“Stars for Israel” is the brainchild of Maxwell Rotbart, a student at Metro State College of Denver.
Rotbart wants to know why Israel should be talking about prisoner swaps, when Gilad Shalit is denied basic human rights that should be unconditional.
“Why should Israel swap for Shalit before Israel gets word of Shalit’s basic condition — especially when you consider that the last prisoners swapped for were returned dead?”
That’s why Rotbart has begun his campaign to force the International Red Cross to verify Shalit’s living conditions — as it is required to do under international law, and which Hamas is obligated to do under international law.

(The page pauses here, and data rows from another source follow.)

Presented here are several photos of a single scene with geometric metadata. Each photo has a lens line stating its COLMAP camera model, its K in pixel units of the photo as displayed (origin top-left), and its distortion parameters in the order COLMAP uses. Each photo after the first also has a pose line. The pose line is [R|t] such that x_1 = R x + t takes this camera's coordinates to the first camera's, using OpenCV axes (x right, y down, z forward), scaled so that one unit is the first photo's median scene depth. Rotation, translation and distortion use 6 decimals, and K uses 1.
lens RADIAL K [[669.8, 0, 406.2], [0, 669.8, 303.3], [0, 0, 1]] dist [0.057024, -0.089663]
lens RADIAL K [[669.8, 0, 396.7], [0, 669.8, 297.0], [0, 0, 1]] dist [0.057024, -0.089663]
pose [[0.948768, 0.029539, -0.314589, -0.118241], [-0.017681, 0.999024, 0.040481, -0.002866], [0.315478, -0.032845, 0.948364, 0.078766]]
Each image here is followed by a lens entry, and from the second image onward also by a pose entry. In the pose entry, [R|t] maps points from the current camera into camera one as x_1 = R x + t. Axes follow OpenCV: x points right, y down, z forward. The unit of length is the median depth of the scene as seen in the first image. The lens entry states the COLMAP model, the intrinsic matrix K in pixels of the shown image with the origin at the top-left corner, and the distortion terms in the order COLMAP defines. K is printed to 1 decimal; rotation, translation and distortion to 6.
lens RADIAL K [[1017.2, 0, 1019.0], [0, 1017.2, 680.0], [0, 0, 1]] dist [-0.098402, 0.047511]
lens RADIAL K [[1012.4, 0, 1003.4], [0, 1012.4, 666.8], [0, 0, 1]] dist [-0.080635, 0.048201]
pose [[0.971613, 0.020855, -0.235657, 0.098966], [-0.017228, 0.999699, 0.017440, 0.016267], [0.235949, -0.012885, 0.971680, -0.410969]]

As one talks to Rotbart, it becomes clear that much thought has gone into his project.
“It’s not realistic to petition Hamas, so what is realistic? To pressure the Red Cross, an oraganization that generally lives up to its mission, but has been conspicuously absent in the case of Gilad.
“Stars have always been symbolic for the Jewish people — the Magen David — and the color is for the Red Cross.”
Rotbart’s goal is simple but significant.
“We need to raise awareness. We want a steady flow of stars to the ICRC so that they know we, the American people, haven’t forgotten and neither should they.”
Rotbart visited Israel for two months this summer and went to the tents that the Shalit family has set up outside the Prime Minister’s office.
“I had the opportunity to shake hands and talk to the parents of Gilad, and that was one of the most meaningful parts of my entire trip.
“It’s a very solemn atmosphere in the tent and it reminds you of their pain and the pain of the Israeli people.
“That has really given me motivation to continue with Stars for Israel.”
Although he is founder of the project, Rotbart demonstrates his humility and his pure interest in the well being of Gilad when he talks about the project’s future.
“There’s no hierarchy here. I might have started it, but otherwise I have no further official involvement besides my regular participation —sending in the stars.
“Stars for Israel is for anyone who has the three minutes to create and mail in a star. I don’t need to know who it is. Any message written on the star is up to the individual; it’s a very personal project.”
Rotbart feels a personal connection to the cause.
“I just turned 19, the age of Gilad when he was captured. Thinking of this was another major factor that led me to start this project. Trying to picture myself in Gilad’s situation for the next five years of my life — it’s very scary.”